Instructions for the task —
For each item in the data below, present the lines of its text as a numbered list, omitting any blank lines.

Dataset entries —
···

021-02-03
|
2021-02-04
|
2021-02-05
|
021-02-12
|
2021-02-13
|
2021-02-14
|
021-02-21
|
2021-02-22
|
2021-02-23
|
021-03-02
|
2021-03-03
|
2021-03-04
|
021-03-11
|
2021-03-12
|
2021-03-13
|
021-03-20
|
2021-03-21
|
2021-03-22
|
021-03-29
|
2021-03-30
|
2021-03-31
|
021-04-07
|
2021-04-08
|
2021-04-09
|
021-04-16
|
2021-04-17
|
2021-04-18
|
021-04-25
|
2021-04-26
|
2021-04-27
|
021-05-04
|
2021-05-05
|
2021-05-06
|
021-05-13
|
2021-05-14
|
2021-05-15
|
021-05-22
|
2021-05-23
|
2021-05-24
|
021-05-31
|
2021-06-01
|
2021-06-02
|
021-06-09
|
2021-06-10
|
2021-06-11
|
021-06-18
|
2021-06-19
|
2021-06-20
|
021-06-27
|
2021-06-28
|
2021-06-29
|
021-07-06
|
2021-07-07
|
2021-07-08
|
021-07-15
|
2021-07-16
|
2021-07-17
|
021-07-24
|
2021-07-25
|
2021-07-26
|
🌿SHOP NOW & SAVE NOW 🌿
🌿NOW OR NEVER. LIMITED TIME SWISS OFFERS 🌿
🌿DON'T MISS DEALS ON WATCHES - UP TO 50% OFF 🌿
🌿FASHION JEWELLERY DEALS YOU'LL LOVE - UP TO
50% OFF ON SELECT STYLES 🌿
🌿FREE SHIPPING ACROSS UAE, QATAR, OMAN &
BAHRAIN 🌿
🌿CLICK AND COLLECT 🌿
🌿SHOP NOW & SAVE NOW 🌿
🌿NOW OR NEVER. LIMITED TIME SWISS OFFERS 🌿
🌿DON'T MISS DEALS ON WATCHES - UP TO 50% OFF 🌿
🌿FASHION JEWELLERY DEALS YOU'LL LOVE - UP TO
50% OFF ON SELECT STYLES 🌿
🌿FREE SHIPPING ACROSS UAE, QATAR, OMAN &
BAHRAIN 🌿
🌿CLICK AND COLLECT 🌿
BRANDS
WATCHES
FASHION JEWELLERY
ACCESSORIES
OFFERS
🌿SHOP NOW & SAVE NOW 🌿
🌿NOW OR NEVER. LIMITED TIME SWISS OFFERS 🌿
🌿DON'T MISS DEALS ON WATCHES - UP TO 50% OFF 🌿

···

Answer for the task —
1. 021-02-03
2. |
3. 2021-02-04
4. |
5. 2021-02-05
6. |
7. 021-02-12
8. |
9. 2021-02-13
10. |
11. 2021-02-14
12. |
13. 021-02-21
14. |
15. 2021-02-22
16. |
17. 2021-02-23
18. |
19. 021-03-02
20. |
21. 2021-03-03
22. |
23. 2021-03-04
24. |
25. 021-03-11
26. |
27. 2021-03-12
28. |
29. 2021-03-13
30. |
31. 021-03-20
32. |
33. 2021-03-21
34. |
35. 2021-03-22
36. |
37. 021-03-29
38. |
39. 2021-03-30
40. |
41. 2021-03-31
42. |
43. 021-04-07
44. |
45. 2021-04-08
46. |
47. 2021-04-09
48. |
49. 021-04-16
50. |
51. 2021-04-17
52. |
53. 2021-04-18
54. |
55. 021-04-25
56. |
57. 2021-04-26
58. |
59. 2021-04-27
60. |
61. 021-05-04
62. |
63. 2021-05-05
64. |
65. 2021-05-06
66. |
67. 021-05-13
68. |
69. 2021-05-14
70. |
71. 2021-05-15
72. |
73. 021-05-22
74. |
75. 2021-05-23
76. |
77. 2021-05-24
78. |
79. 021-05-31
80. |
81. 2021-06-01
82. |
83. 2021-06-02
84. |
85. 021-06-09
86. |
87. 2021-06-10
88. |
89. 2021-06-11
90. |
91. 021-06-18
92. |
93. 2021-06-19
94. |
95. 2021-06-20
96. |
97. 021-06-27
98. |
99. 2021-06-28
100. |
101. 2021-06-29
102. |
103. 021-07-06
104. |
105. 2021-07-07
106. |
107. 2021-07-08
108. |
109. 021-07-15
110. |
111. 2021-07-16
112. |
113. 2021-07-17
114. |
115. 021-07-24
116. |
117. 2021-07-25
118. |
119. 2021-07-26
120. |
121. 🌿SHOP NOW & SAVE NOW 🌿
122. 🌿NOW OR NEVER. LIMITED TIME SWISS OFFERS 🌿
123. 🌿DON'T MISS DEALS ON WATCHES - UP TO 50% OFF 🌿
124. 🌿FASHION JEWELLERY DEALS YOU'LL LOVE - UP TO
125. 50% OFF ON SELECT STYLES 🌿
126. 🌿FREE SHIPPING ACROSS UAE, QATAR, OMAN &
127. BAHRAIN 🌿
128. 🌿CLICK AND COLLECT 🌿
129. 🌿SHOP NOW & SAVE NOW 🌿
130. 🌿NOW OR NEVER. LIMITED TIME SWISS OFFERS 🌿
131. 🌿DON'T MISS DEALS ON WATCHES - UP TO 50% OFF 🌿
132. 🌿FASHION JEWELLERY DEALS YOU'LL LOVE - UP TO
133. 50% OFF ON SELECT STYLES 🌿
134. 🌿FREE SHIPPING ACROSS UAE, QATAR, OMAN &
135. BAHRAIN 🌿
136. 🌿CLICK AND COLLECT 🌿
137. BRANDS
138. WATCHES
139. FASHION JEWELLERY
140. ACCESSORIES
141. OFFERS
142. 🌿SHOP NOW & SAVE NOW 🌿
143. 🌿NOW OR NEVER. LIMITED TIME SWISS OFFERS 🌿
144. 🌿DON'T MISS DEALS ON WATCHES - UP TO 50% OFF 🌿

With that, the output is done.